Thursday, October 13, 2011
Let's start by looking at the 5-minute, SPY chart of the last 7 days. This is a good looking rally. Prices are clearly in an uptrend. Along the way, we've seen advances and some pullbacks. But, overall, there's been a very nice overall rhythm to the advance.
The daily chart shows some strong bars which have advanced through all the shorter EMAs. Also note the 10 and 20 day EMA are now moving higher, with the 10 day crossing over the 20. But since moving through the 50 day EMA, the rally has stalled on increasingly diminishing volume. And yesterday's bar printed a very long upper shadow indicating prices had advanced but couldn't hold the gains. My guess is we're seeing a consolidation at these levels, as traders take some profits and rethink the advance. While they probably moved into the market thinking it was oversold, now there are questions about how far it can realistically advance given the underlying fundamentals.

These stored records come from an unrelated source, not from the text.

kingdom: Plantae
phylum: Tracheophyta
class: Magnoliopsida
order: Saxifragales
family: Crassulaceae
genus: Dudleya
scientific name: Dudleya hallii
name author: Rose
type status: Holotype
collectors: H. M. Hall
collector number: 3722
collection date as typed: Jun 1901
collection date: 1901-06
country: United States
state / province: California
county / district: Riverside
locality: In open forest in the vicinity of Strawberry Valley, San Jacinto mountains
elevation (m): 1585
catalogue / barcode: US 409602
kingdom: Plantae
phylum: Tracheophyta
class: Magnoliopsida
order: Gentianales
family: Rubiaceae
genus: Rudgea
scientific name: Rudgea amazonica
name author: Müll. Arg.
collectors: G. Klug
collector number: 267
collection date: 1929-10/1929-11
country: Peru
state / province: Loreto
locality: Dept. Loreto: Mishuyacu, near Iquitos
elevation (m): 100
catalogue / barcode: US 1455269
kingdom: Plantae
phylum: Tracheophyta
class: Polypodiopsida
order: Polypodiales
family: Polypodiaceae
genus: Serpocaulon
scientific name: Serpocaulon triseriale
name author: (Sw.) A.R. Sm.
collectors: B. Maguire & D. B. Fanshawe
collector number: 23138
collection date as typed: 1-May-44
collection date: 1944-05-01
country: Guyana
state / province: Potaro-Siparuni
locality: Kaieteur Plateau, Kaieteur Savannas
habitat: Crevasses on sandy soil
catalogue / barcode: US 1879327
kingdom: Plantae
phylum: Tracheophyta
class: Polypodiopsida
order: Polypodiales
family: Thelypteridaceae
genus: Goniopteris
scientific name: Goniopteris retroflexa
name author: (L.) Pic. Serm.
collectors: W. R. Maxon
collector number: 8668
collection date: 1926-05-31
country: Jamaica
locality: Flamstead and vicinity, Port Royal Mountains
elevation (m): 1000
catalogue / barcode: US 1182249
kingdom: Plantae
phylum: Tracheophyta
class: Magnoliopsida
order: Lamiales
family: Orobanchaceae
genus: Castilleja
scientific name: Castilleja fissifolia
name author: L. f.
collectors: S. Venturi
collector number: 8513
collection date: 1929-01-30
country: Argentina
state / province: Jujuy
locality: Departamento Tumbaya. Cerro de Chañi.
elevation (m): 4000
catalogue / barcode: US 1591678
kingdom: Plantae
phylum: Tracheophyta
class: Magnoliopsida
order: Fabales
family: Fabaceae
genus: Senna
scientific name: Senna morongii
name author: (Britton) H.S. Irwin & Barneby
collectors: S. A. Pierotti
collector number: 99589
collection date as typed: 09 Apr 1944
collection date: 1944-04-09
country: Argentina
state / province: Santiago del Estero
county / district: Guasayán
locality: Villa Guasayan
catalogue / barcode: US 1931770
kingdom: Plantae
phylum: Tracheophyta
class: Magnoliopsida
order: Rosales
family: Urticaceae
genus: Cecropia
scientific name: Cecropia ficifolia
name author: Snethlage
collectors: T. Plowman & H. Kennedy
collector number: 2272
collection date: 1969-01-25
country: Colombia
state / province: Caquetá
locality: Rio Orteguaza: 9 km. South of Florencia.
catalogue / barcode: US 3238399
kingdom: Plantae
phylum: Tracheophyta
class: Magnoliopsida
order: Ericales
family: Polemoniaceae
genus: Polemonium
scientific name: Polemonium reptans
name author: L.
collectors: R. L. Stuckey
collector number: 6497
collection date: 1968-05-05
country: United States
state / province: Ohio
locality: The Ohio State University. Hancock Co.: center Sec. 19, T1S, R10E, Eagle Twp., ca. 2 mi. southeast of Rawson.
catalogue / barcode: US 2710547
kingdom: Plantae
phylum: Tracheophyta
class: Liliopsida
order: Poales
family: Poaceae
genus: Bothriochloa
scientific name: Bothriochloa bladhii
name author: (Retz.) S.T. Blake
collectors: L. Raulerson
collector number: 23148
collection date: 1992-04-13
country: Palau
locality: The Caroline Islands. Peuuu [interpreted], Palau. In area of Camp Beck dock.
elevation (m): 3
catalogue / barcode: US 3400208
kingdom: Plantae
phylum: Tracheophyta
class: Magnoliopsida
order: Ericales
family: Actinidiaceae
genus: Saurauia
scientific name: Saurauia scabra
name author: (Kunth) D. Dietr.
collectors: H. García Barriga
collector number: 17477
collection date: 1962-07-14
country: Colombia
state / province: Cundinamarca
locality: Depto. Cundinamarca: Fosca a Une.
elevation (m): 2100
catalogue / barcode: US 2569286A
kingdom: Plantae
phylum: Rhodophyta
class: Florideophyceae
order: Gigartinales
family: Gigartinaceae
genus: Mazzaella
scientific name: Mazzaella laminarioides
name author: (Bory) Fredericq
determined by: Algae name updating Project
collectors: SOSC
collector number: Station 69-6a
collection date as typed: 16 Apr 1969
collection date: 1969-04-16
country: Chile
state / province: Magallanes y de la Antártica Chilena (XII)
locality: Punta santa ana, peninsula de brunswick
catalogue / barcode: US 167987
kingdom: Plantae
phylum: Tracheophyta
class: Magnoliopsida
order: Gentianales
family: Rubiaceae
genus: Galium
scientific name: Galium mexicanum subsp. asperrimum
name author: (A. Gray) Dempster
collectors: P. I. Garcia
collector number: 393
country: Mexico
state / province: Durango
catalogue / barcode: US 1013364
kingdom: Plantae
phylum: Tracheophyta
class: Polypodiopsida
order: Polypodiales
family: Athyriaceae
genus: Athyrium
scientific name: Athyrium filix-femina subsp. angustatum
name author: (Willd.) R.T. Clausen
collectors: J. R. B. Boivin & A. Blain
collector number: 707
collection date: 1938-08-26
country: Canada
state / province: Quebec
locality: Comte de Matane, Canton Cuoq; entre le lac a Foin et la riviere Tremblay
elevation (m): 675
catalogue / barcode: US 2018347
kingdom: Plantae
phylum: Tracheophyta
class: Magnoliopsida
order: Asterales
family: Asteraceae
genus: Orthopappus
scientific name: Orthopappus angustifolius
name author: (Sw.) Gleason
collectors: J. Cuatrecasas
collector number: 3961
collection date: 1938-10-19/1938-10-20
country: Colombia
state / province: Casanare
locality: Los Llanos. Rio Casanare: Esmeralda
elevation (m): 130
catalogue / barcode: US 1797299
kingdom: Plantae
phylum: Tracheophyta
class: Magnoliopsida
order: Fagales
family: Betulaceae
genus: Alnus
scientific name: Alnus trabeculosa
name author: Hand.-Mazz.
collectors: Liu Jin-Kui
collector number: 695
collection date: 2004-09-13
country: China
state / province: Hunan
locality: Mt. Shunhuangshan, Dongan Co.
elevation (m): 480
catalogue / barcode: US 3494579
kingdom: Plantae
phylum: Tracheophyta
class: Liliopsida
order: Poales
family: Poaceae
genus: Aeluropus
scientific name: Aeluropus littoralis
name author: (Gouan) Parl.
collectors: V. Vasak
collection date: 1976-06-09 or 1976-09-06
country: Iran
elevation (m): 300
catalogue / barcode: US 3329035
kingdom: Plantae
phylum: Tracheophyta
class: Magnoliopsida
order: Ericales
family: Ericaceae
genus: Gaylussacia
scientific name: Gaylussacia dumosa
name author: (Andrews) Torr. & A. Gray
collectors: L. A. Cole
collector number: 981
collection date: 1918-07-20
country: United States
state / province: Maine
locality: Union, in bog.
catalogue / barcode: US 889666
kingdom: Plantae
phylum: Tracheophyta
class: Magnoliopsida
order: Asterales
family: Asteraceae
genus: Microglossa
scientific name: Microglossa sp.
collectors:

However, treasury prices are now below the 50 day EMA, and have been there for three trading days. The shorter EMAs have both turned lower and the 50 day EMA is now moving sideways. In short -- there is increasing evidence the Treasury rally is ending, as evidenced by the following TLT chart which shows prices at the long end of the curve have also broken trends:
The dollar has dropped from its recent rally, and has hit the 200 day EMA price area. The shorter EMAs have also moved lower and the 50 day EMA has decreased its rate of ascent. My guess is dollar traders are going to wait and see how the EU agreement plays out before continuing to bid the dollar higher at this point.